Plaintiff last argues that there is no good reason for restricting the application of the statute based on "semantics" and that, as a commissioned salesman, the statute should apply to him. Section 407.913 provides for additional monetary damages, in addition to actual damages, for the untimely payment of commissions. Statutes imposing penalties must be strictly construed. Masterson v. Roosevelt Bank, 919 S.W.2d 9, 11 (Mo.App. 1996). The statute uses the word "wholesale" in defining both "principal" and "sales representative." We presume that the legislature did not insert idle verbiage or superfluous language in the statute. Hyde Park Housing Partnership v. Director of Revenue, 850 S.W.2d 82, 84 (Mo.banc 1993). Each word, clause, sentence, and section of a statute should be given meaning. Hadlock v. Director of Revenue, 860 S.W.2d 335, 337 (Mo.banc 1993); J.S. DeWeese Co. v. Hughes-Treitler Mfg. Corp., 881 S.W.2d 638, 643 (Mo.App. 1994).

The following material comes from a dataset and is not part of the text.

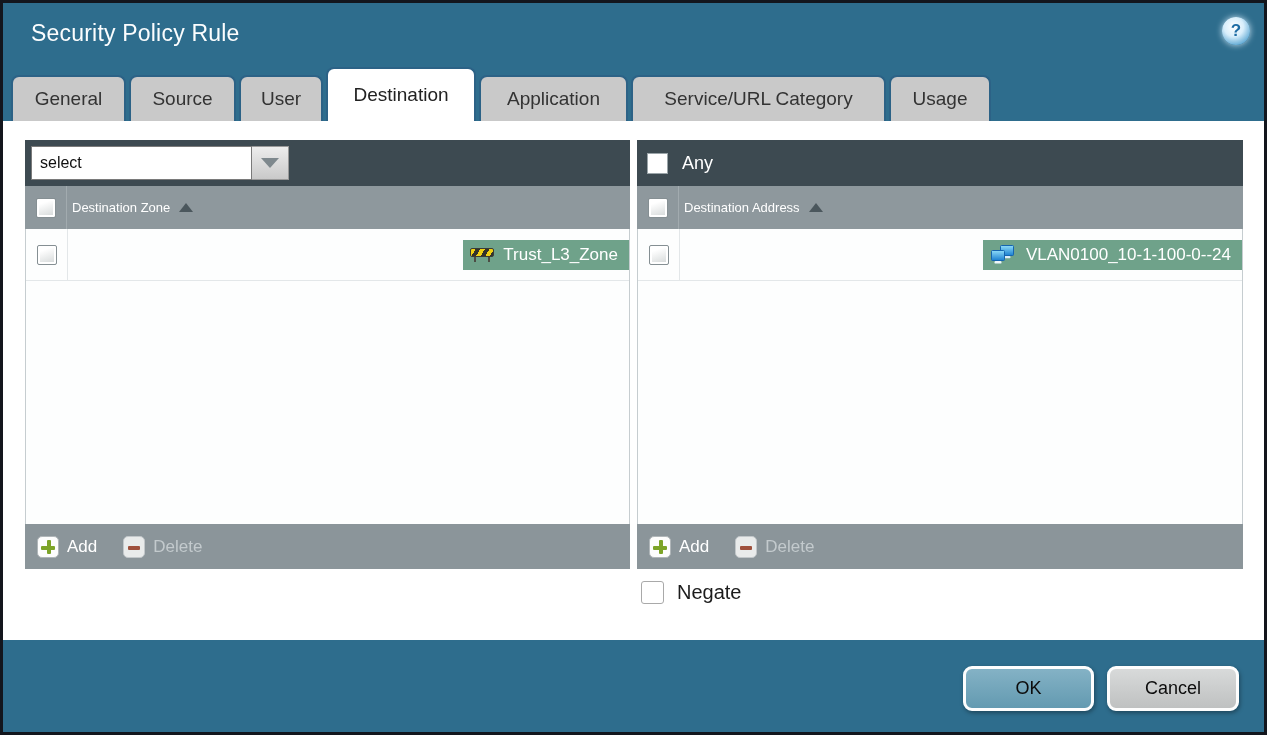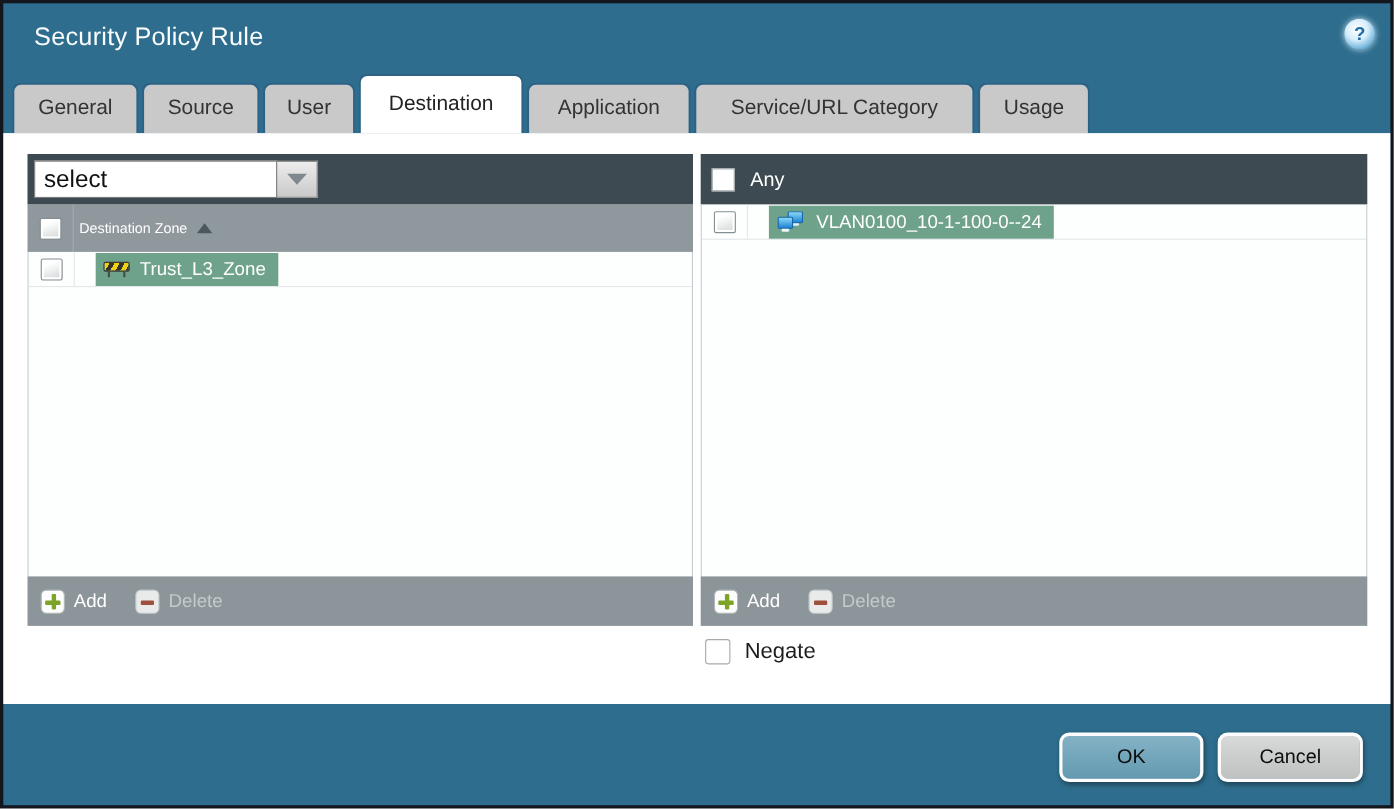"select" .combo input { font-size: 22px -> 16px }
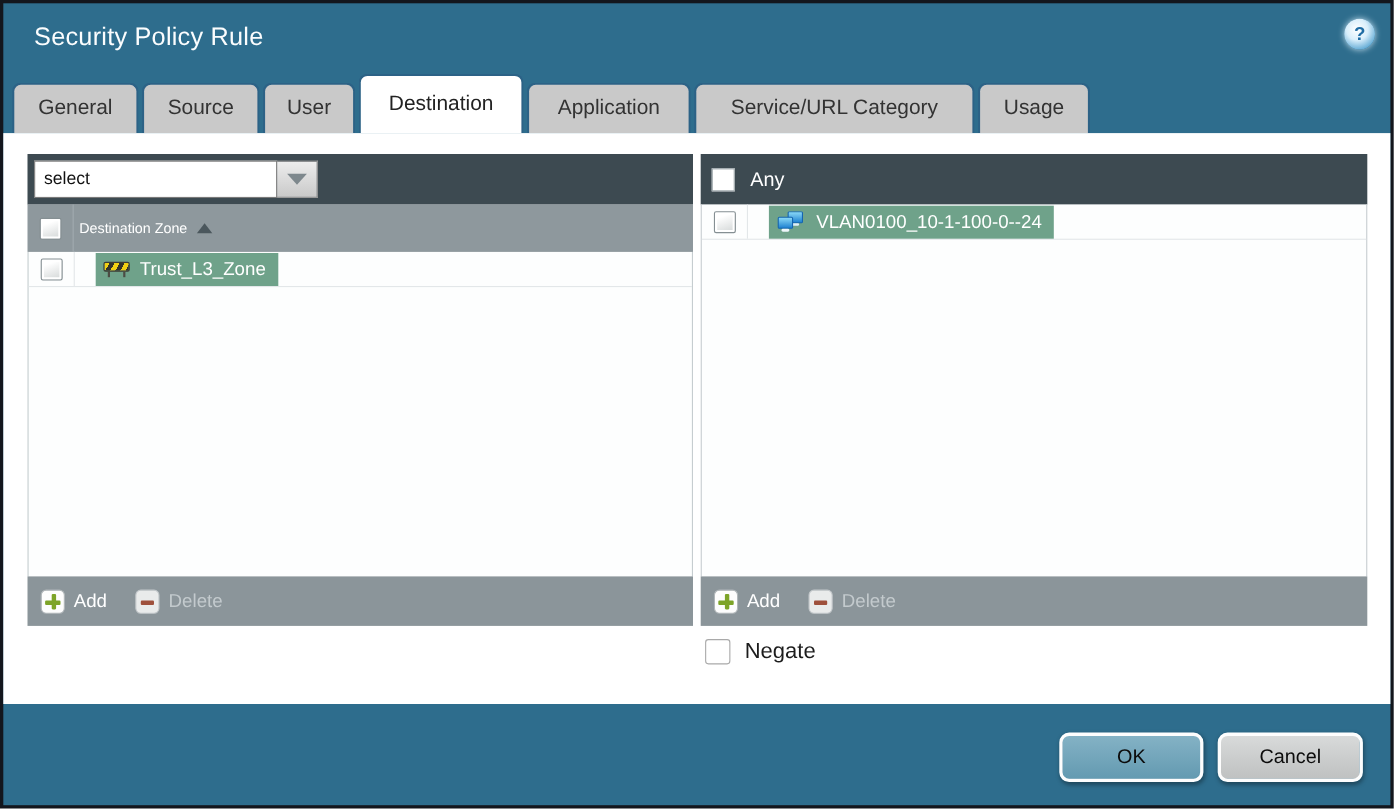"Destination Address" div.panel-header { html: none -> <div> <div></div> <div></div> <div>Destination Address</div> <div></div> </div> }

These rules of construction have been applied to hold that "sales representatives" under this statute are limited to natural persons. Id. Further, other jurisdictions using these rules, have held that "product," as used in similar statutes, refers only to tangible, manufactured goods and does not include services. American Delta Technologies, Inc., 647 A.2d at 1347; English Company v. Northwest Envirocon. Inc., 663 N.E.2d 448, 454 (Ill.App.Ct. 1996).
It is clear that in its use of the word "wholesale" the legislature intended to address a problem in the wholesale distribution system and wholesale markets and did not intend to create additional remedies for all salespersons who are paid by commission. Whether such a remedy should be extended to all commissioned salespeople is a question for the legislature, not for the courts.
Because defendant was not a "principal" as defined by Section 407.911(2)(a) of statute the trial court did not err in denying damages under Section 407.913 RSMo.
Because this case is resolved by the issue of whether defendant manufactured, etc. a product for "wholesale," we do not address whether the transaction or the parties fell within or without any other provision of Sections 407.911-.915.
The judgment of the trial court is affirmed.
Robert G. Dowd, Jr., J. and Sherri B. Sullivan, J., concur.